Aux Etats-Unis, la presse s’agace de l’insolent rebond de Facebook après son amende record
Aux Etats-Unis, la presse s’agace de l’insolent rebond de Facebook après son amende record
L’amende de 5 milliards de dollars qui lui a été infligée n’aura que des conséquences limitées pour l’entreprise, mais démontre une évolution des pratiques des régulateurs américains.
Une amende record, et puis… rien, ou presque. Après la révélation, dans la presse américaine, du montant de l’amende que le régulateur américain compte infliger à Facebook après le scandale Cambridge Analytica – 5 milliards de dollars (4,43 milliards d’euros) –, c’est presque comme si le géant du Web n’avait rien senti. « Cinq milliards, c’est beaucoup d’argent pour tout le monde. Tout le monde sauf Facebook, écrit le professeur John Naughton, spécialiste des nouvelles technologies, dans une tribune sur le site du Guardian. C’est l’équivalent d’un mois de chiffre d’affaires, et la Bourse le sait. La valorisation de l’entreprise en Bourse a grimpé de six milliards après l’annonce. C’est une amende dont la conséquence directe a été d’augmenter la fortune personnelle de Mark Zuckerberg. »
De l’autre côté de l’Atlantique, le ton n’est guère moins cynique. « Cette amende est une plaisanterie embarrassante », écrit The Verge, l’un des sites de référence consacrés aux nouvelles technologies aux Etats-Unis, dans un article très sévère. « Les amendes et les sanctions ne sont efficaces que lorsqu’elles montrent qu’il y a des conséquences pour une entreprise se comportant mal. Mais Facebook s’est constamment mal comporté depuis sa création, et n’a reçu que des tapes sur la main de la part des autorités et des récompenses du marché. »
Un rapprochement du modèle européen
Un constat largement partagé aux Etats-Unis par les candidats à l’investiture démocrate, dont la sénatrice Elizabeth Warren, qui écrit sur Twitter que le régulateur américain « a permis à Facebook de s’en tirer à bon compte ». Le Washington Post estime que c’est l’approche globale des régulateurs qui n’est plus adaptée à des sociétés comme Facebook ou Google, et que leurs efforts devraient plutôt porter sur l’encadrement des pratiques publicitaires en ligne. Reprenant l’analogie de l’avocat spécialisé dans les lois antitrust Damien Geradin, le quotidien note que l’écosystème actuel de la publicité fonctionne comme une salle de ventes aux enchères qui serait « l’agent de l’acheteur et aussi l’agent du vendeur ».

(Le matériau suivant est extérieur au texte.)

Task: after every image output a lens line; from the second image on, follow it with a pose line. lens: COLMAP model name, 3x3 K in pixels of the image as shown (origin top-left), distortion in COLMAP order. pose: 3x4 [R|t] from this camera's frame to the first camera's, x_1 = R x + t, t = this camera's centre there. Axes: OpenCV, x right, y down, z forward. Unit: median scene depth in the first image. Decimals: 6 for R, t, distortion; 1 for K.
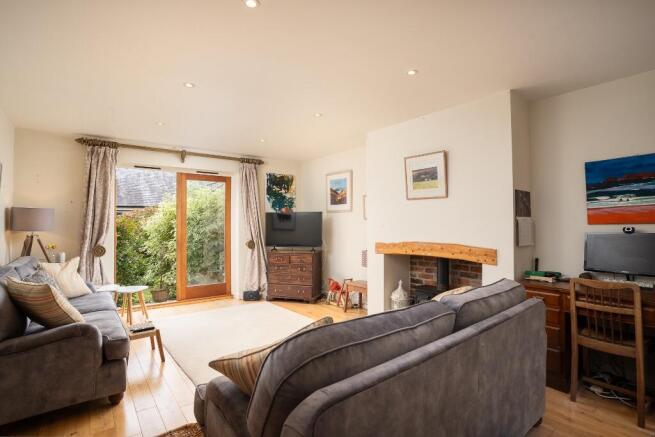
lens RADIAL K [[334.4, 0, 327.5], [0, 334.4, 218.5], [0, 0, 1]] dist [-0.003123, -0.000061]
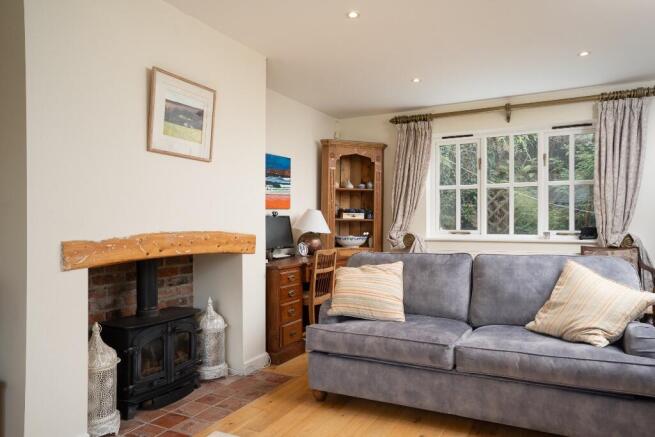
lens RADIAL K [[453.7, 0, 327.5], [0, 453.7, 218.5], [0, 0, 1]] dist [0.003152, 0.001028]
pose [[-0.412766, 0.013629, 0.910735, -0.526233], [-0.007909, 0.999797, -0.018547, 0.060482], [-0.910803, -0.014859, -0.412575, 1.100227]]
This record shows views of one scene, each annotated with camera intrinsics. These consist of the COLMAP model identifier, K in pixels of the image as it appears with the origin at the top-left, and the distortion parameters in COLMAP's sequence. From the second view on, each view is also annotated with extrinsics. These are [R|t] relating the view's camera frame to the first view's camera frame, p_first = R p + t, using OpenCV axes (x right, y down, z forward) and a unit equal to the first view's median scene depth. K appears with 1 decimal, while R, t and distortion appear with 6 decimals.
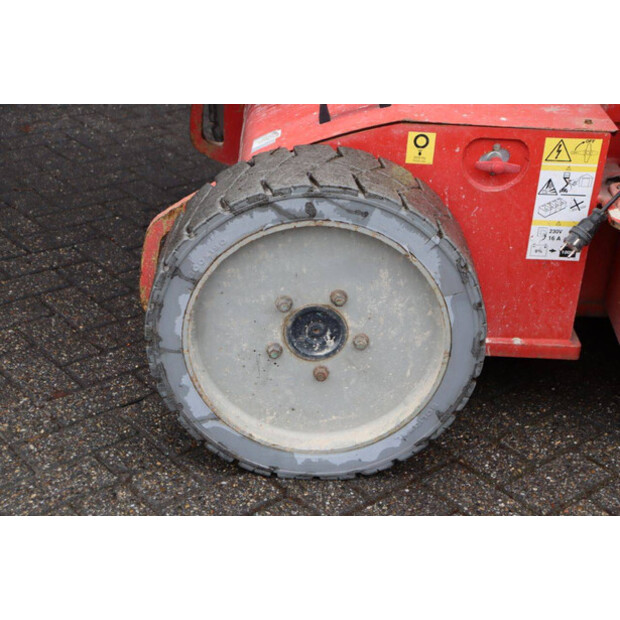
lens RADIAL K [[1255.3, 0, 309.5], [0, 1255.3, 310.8], [0, 0, 1]] dist [0.092945, 0.000000]
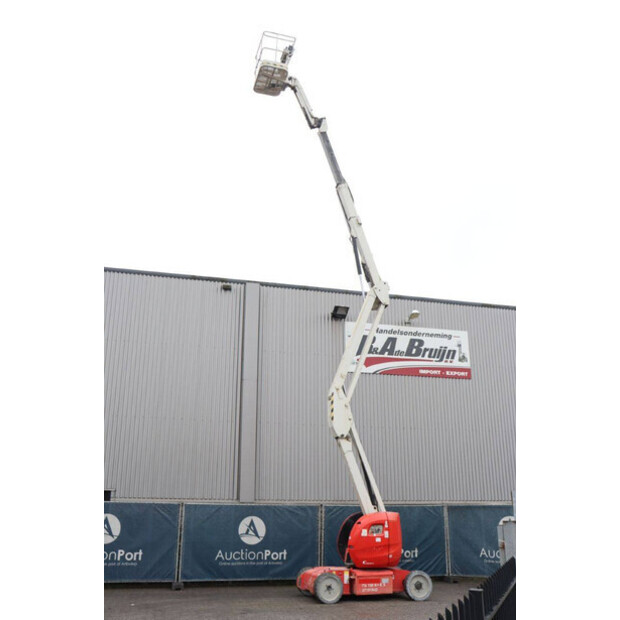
lens RADIAL K [[635.9, 0, 303.6], [0, 635.9, 316.0], [0, 0, 1]] dist [-0.047960, 0.000000]
pose [[0.958261, 0.053595, 0.280827, -1.945840], [0.158244, 0.718650, -0.677127, 2.066425], [-0.238107, 0.693303, 0.680173, -4.529962]]
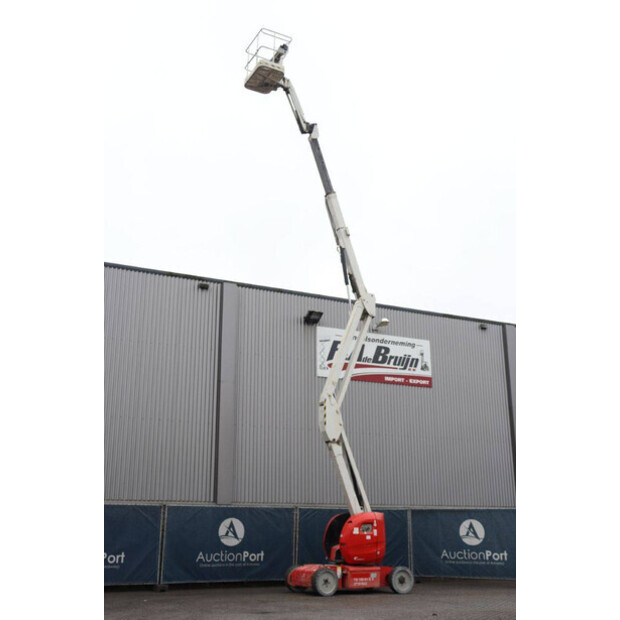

L’approche européenne, qui allie davantage qu’aux Etats-Unis les sanctions financières à un durcissement du cadre légal, semble faire des émules parmi les Américains. « Les termes du débat ont changé, se félicite dans les colonnes du New York Times Tommaso Valletti, économiste en chef de la division antitrust de la Commission européenne. La question n’est plus de savoir s’il faut intervenir, mais comment. » L’accord signé avec le régulateur américain prévoit d’ailleurs toute une série d’obligations, encore non détaillées, auxquelles Facebook devra également se soumettre.
Cette amende « est loin d’avoir sorti Facebook du viseur des régulateurs », rappelle toutefois le Financial Times. Le géant d’Internet fait face à toute une série d’autres procédures aux Etats-Unis, pour une part très politiques – le président Donald Trump a multiplié, ces deux dernières années, les critiques contre le réseau social, qu’il accuse, sans preuves réelles, de parti pris pro-démocrate. Le réseau social est également convoqué fin juillet à des auditions parlementaires au sujet de son projet de monnaie électronique Libra, que les Etats-Unis semblent vouloir encadrer strictement.